None but their sorcerers or priests are allowed to touch these, and no bribe can induce an unqualified native to lay his hand on them. The accordance of this word in sound and signification with the Baetyli mentioned in the following extract from Burder's Oriental Customs (volume 1 page 16) is remarkable: And Jacob rose up early in the morning, and took the stone that he had put for his pillow, and set it up for a pillar, and poured oil upon the top of it, and he called the name of that place Bethel.

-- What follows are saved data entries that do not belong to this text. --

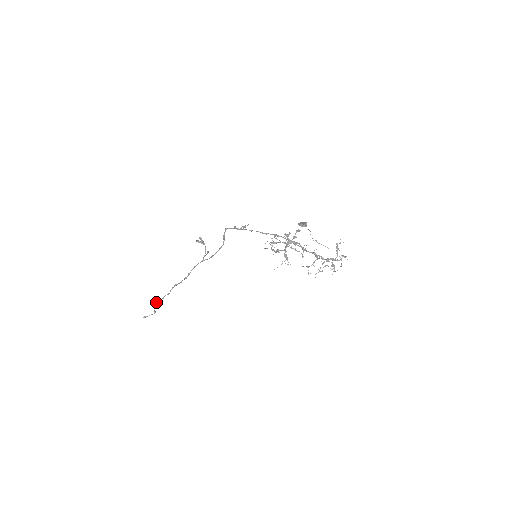
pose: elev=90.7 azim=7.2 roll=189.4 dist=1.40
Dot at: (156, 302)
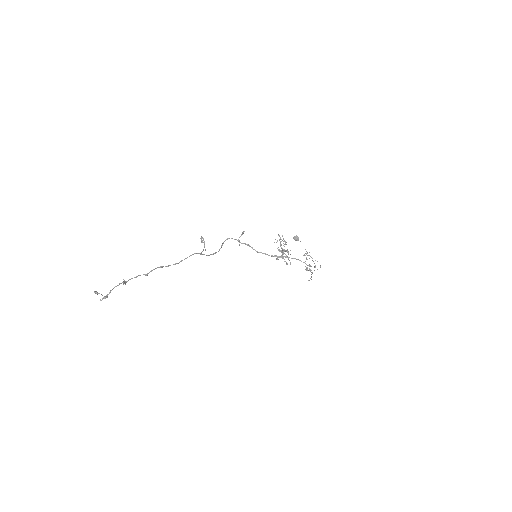
Dot at: (123, 279)
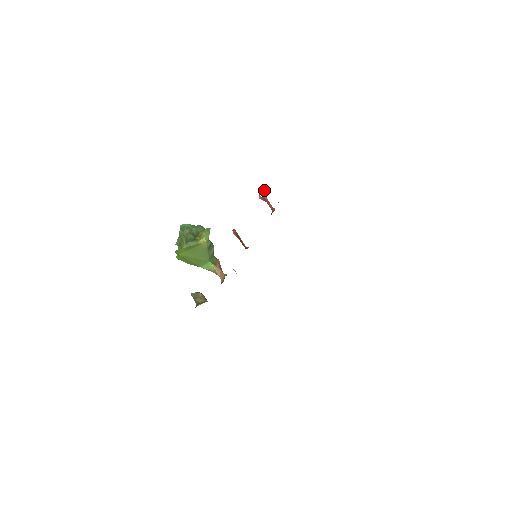
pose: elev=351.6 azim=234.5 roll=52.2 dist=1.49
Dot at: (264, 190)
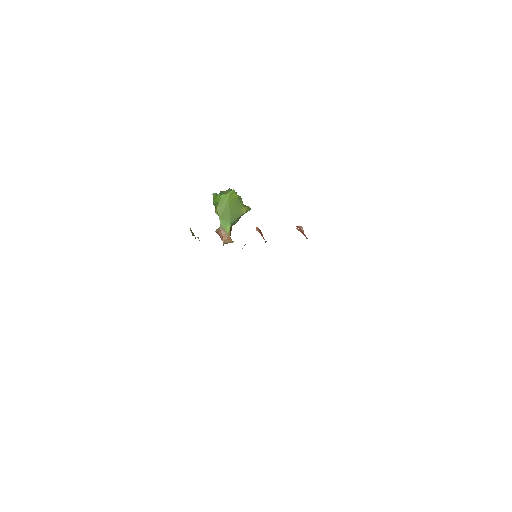
Dot at: occluded
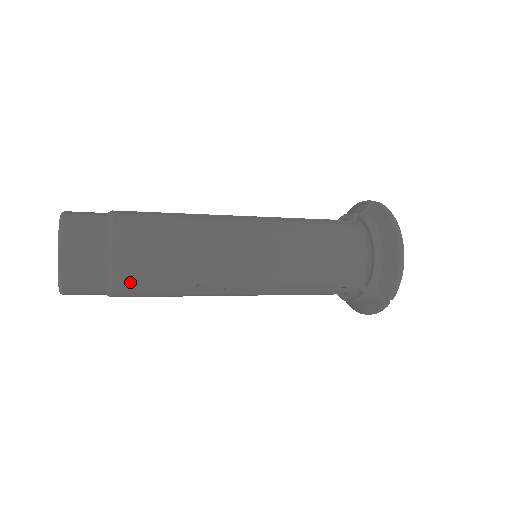
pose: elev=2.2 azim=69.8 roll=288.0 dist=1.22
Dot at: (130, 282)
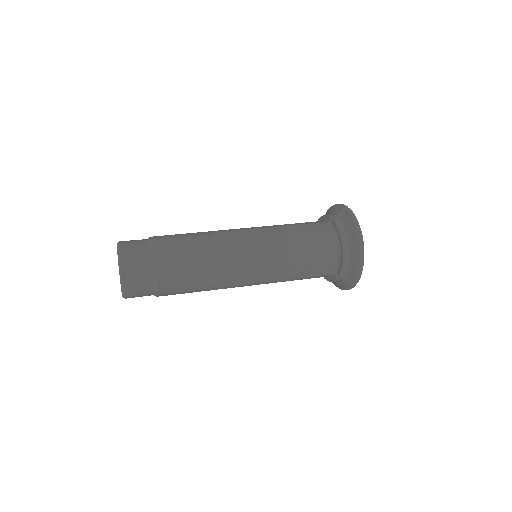
Dot at: (168, 290)
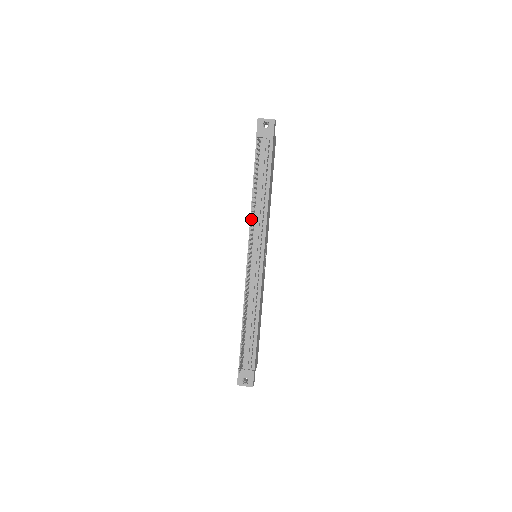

Genesis 28:18. From this conduct of Jacob and this Hebrew appellation, the learned Bochart, with great ingenuity and reason, insists that the name and veneration of the sacred stones called Baetyli, so celebrated in all Pagan antiquity, were derived. These Baetyli were stones of a round form, they were supposed to be animated by means of magical incantations, with a portion of the Deity; they were consulted on occasions of great and pressing emergency as a kind of divine oracle, and were suspended either round the neck or some other part of the body. ... That this veneration for certain pieces of quartz or crystal is common over a very great portion of the continent is evident from the following extracts from Threlkeld's Vocabulary, page 88: Mur-ra-mai: The name of a round ball, about the size of a cricket-ball, which the Aborigines carry in a small net suspended from their girdles of opossum yarn.

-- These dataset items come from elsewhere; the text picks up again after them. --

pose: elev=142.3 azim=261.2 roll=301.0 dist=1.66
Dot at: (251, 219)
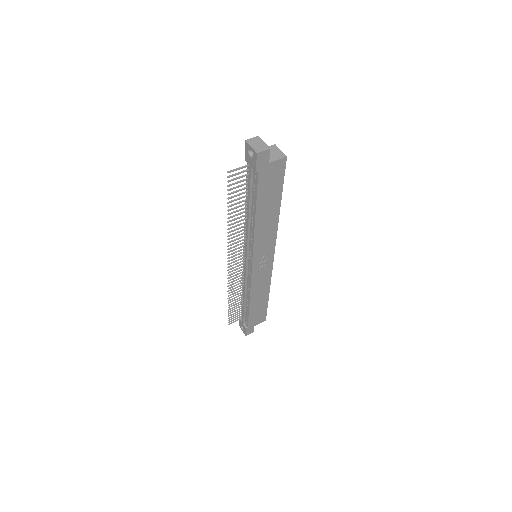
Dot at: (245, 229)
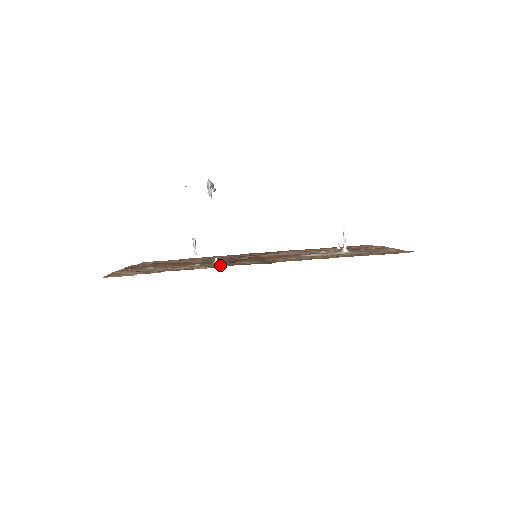
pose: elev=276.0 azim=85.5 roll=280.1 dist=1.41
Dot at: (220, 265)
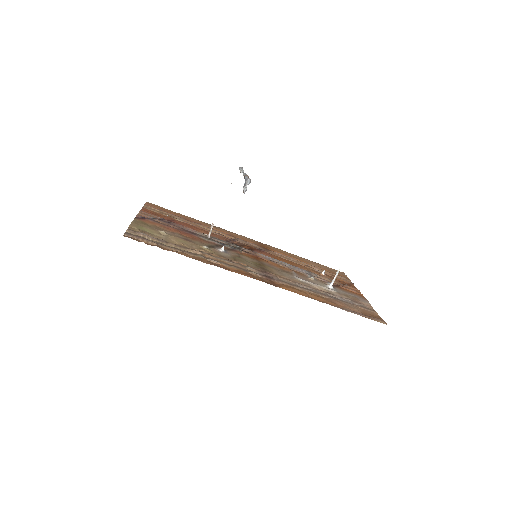
Dot at: (229, 263)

The women are not allowed to see the internal part of the ball; it is used as a talisman against sickness, and it is sent from tribe to tribe for hundreds of miles on the sea-coast, and in the interior; one is now here from Moreton Bay, the interior of which a black showed me privately in my study, betraying considerable anxiety lest any female should see its contents. After unrolling many yards of woollen cord made from the fur of the opossum, the contents proved to be a quartz-like substance of the size of a pigeon's egg, he allowed me to break it and retain a part.